The old judge enjoyed swapping tales and sharing company with other lawyers, politicians, and family members. A true aristocrat of the Old South, Garnett Andrews (1798-1873) so enjoyed hearing and telling good yarns that he decided late in his life to preserve them for posterity. The judge wrote down a collection of his stories, including tales of men with whom he had worked--and some whom he had worked against--and in 1870, about three years before he died, he had his booklet printed and circulated among friends. He titled it Reminiscences of an Old Georgia Lawyer.

This new volume reprises Andrews's work, and features a new introduction by S. Kittrell Rushing. In recounting a lawyer's life from the frontier period through the Civil War and into the Reconstruction era, Andrews's recollections provide rare and fascinating details, particularly about pre-Civil War Georgia, the state of the judiciary in the early national period--about which little has been written--and the larger political and social milieu of antebellum and postbellum America. This is an eclectic mixture of tall tales, humorous anecdotes, and keen observations about southern society and the practice of law.

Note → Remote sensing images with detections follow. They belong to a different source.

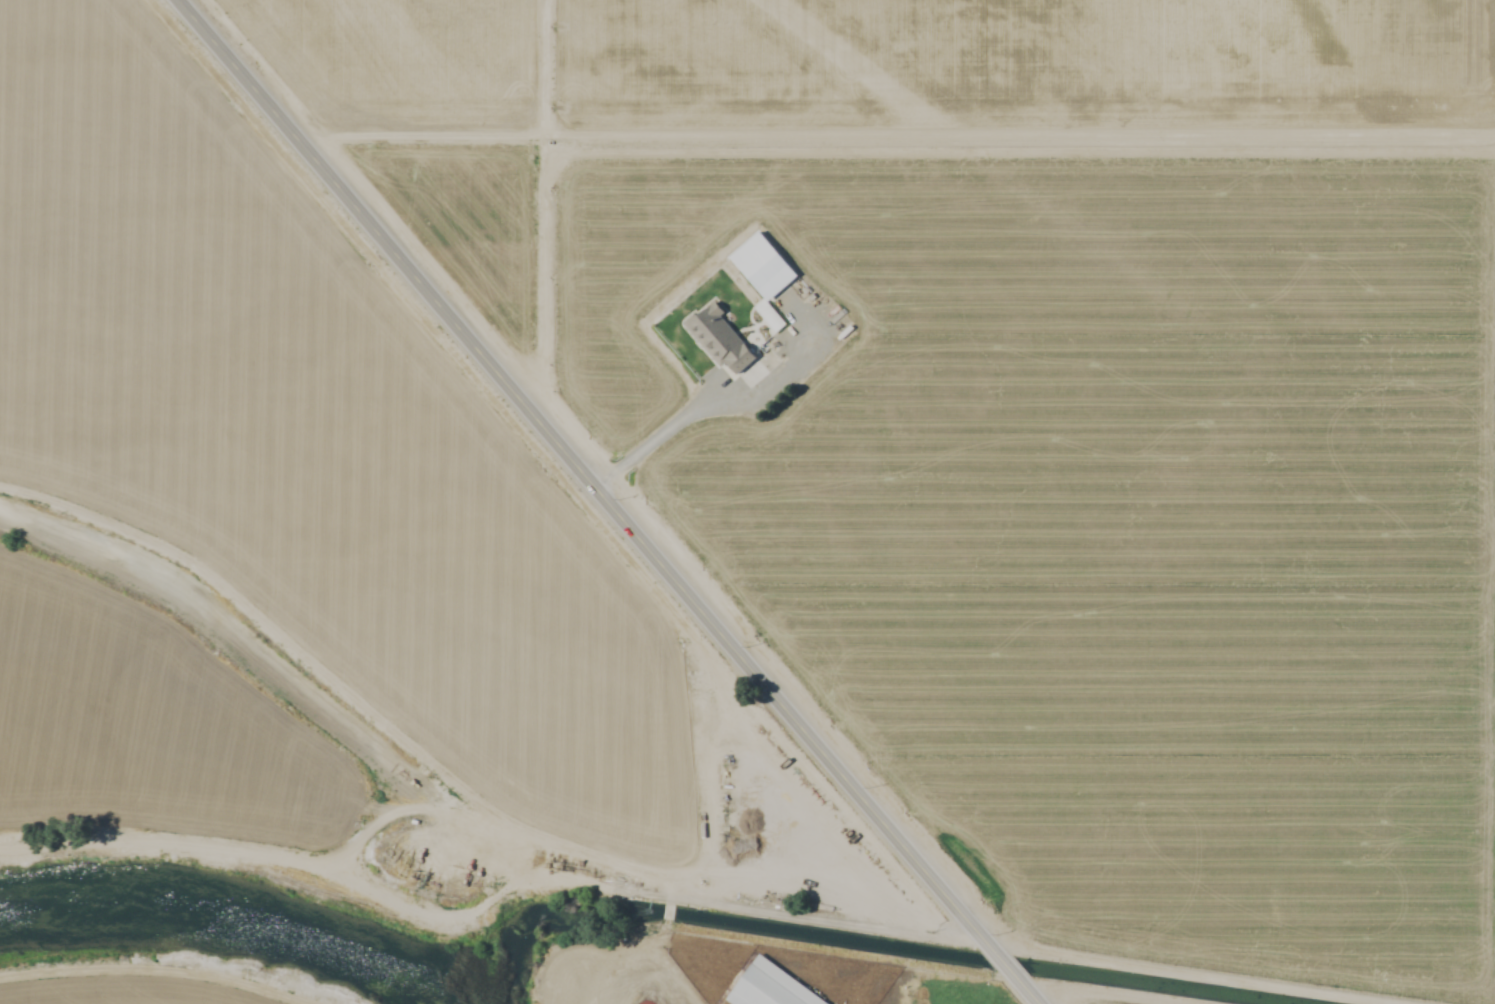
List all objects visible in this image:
building: (751, 257)
building: (719, 342)
road: (655, 439)
road: (581, 471)
road: (699, 749)
road: (667, 913)
road: (1000, 960)
road: (672, 968)
road: (160, 969)
building: (767, 988)
road: (1025, 990)
road: (1087, 994)

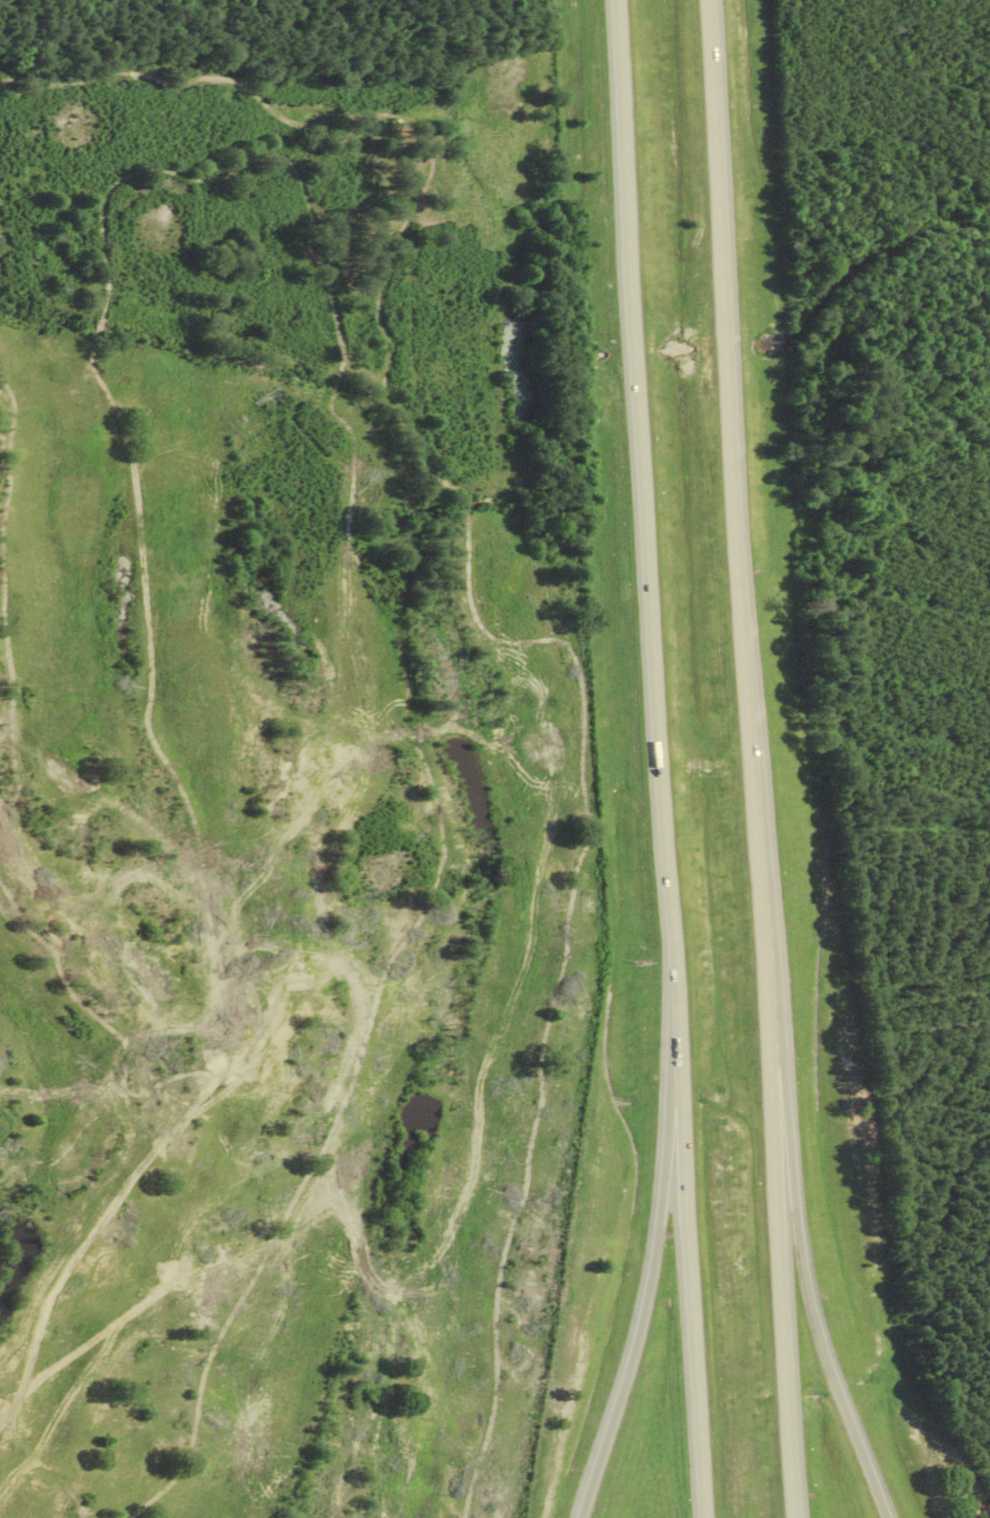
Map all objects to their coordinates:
road: (631, 235)
road: (661, 752)
road: (752, 758)
road: (801, 1247)
road: (693, 1275)
road: (653, 1279)

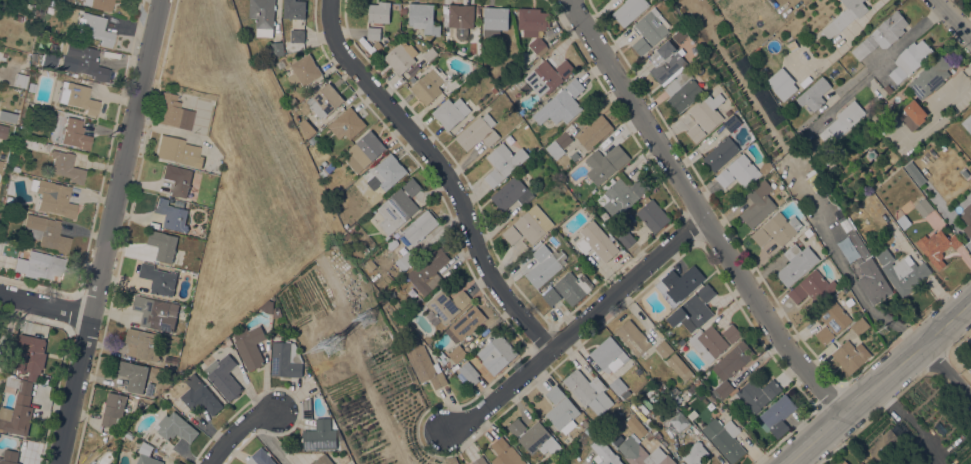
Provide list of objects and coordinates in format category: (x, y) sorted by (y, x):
building: (119, 0)
building: (98, 4)
building: (294, 8)
building: (629, 10)
building: (845, 16)
building: (264, 17)
building: (377, 18)
building: (423, 18)
building: (461, 18)
building: (495, 20)
road: (952, 21)
building: (534, 26)
building: (651, 26)
building: (94, 28)
building: (881, 34)
building: (297, 35)
building: (377, 45)
building: (641, 45)
building: (792, 45)
building: (276, 48)
building: (429, 53)
building: (401, 56)
building: (910, 59)
building: (47, 60)
building: (81, 60)
building: (665, 61)
road: (879, 61)
building: (304, 70)
building: (547, 76)
building: (930, 77)
building: (20, 80)
building: (782, 83)
building: (427, 87)
building: (888, 88)
building: (682, 90)
building: (814, 93)
building: (77, 97)
building: (292, 100)
building: (325, 100)
building: (561, 104)
building: (292, 110)
building: (172, 112)
building: (450, 112)
building: (728, 112)
building: (912, 114)
building: (8, 116)
building: (705, 116)
building: (846, 118)
building: (731, 122)
building: (967, 123)
building: (347, 124)
building: (306, 128)
building: (572, 130)
building: (2, 131)
building: (593, 131)
building: (478, 132)
building: (74, 134)
building: (312, 139)
building: (559, 144)
building: (44, 146)
building: (367, 148)
building: (178, 151)
building: (721, 153)
building: (833, 153)
building: (504, 161)
building: (605, 163)
building: (65, 166)
building: (765, 167)
building: (14, 168)
building: (388, 171)
building: (738, 171)
road: (442, 173)
building: (177, 179)
building: (511, 193)
building: (623, 194)
building: (52, 197)
building: (874, 202)
building: (757, 206)
building: (398, 207)
building: (869, 207)
building: (923, 207)
road: (699, 211)
building: (171, 214)
building: (652, 215)
building: (967, 219)
building: (903, 221)
building: (533, 223)
building: (882, 224)
building: (419, 226)
building: (777, 229)
building: (888, 230)
road: (107, 231)
building: (46, 232)
building: (511, 234)
building: (626, 238)
building: (596, 241)
building: (163, 244)
building: (858, 244)
building: (937, 246)
building: (408, 257)
building: (796, 263)
building: (38, 265)
building: (370, 265)
building: (542, 265)
building: (428, 270)
building: (901, 271)
building: (158, 278)
building: (872, 280)
building: (682, 282)
building: (812, 287)
building: (568, 289)
road: (44, 304)
building: (266, 306)
building: (445, 306)
building: (693, 309)
building: (156, 312)
building: (276, 313)
power tower: (368, 318)
building: (831, 321)
building: (466, 322)
building: (859, 325)
power tower: (883, 328)
road: (576, 329)
building: (732, 333)
building: (633, 337)
power tower: (332, 342)
building: (708, 342)
building: (142, 343)
building: (249, 346)
building: (663, 348)
building: (457, 353)
building: (496, 353)
building: (30, 355)
building: (851, 355)
building: (970, 356)
building: (285, 359)
building: (733, 360)
building: (612, 361)
building: (425, 365)
building: (679, 366)
road: (946, 372)
building: (470, 373)
building: (134, 375)
building: (223, 376)
road: (879, 381)
building: (308, 383)
building: (723, 389)
building: (674, 390)
building: (588, 391)
building: (733, 391)
building: (757, 393)
building: (555, 394)
building: (200, 395)
building: (677, 400)
building: (18, 406)
building: (113, 408)
building: (306, 408)
building: (562, 413)
building: (776, 416)
building: (673, 418)
building: (645, 420)
building: (175, 426)
building: (589, 430)
road: (239, 432)
building: (320, 435)
building: (648, 435)
building: (534, 437)
building: (725, 439)
building: (885, 442)
road: (270, 443)
building: (342, 445)
building: (145, 447)
building: (640, 452)
building: (505, 453)
building: (604, 453)
building: (694, 453)
building: (9, 457)
building: (260, 457)
building: (341, 458)
building: (147, 460)
building: (323, 460)
building: (479, 460)
building: (555, 461)
building: (843, 462)
road: (790, 463)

In his introduction, Rushing places Andrews's writings in a broad context. He addresses Andrews's racial views head on, confronting and probing the racism, sexism, and classism of Andrews and his times. In addition, Rushing provides biographical and genealogical information about the judge and his family, including his daughter, the noted diarist and novelist Eliza Frances Andrews. This volume also includes other pieces by Andrews, among them letters, speeches, and his acceptance of the 1855 gubernatorial nomination.

Highly readable and lively, Reminiscence of an Old Georgia Lawyer will enlighten and entertain both scholars and general readers interested in the history of Georgia, the Old South, and American legal history.